[Start of Attachment]
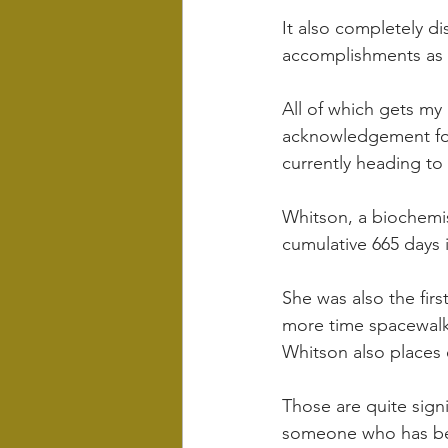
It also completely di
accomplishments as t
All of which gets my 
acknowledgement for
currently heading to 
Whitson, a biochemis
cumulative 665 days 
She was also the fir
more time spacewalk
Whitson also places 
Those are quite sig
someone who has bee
[End of Attachment]
**Exercise brief:** Repeat the text in the data verbatim, line by line, and omit the pictures.

**Task response:**
It also completely di
accomplishments as t
All of which gets my 
acknowledgement for
currently heading to 
Whitson, a biochemis
cumulative 665 days 
She was also the fir
more time spacewalk
Whitson also places 
Those are quite sig
someone who has bee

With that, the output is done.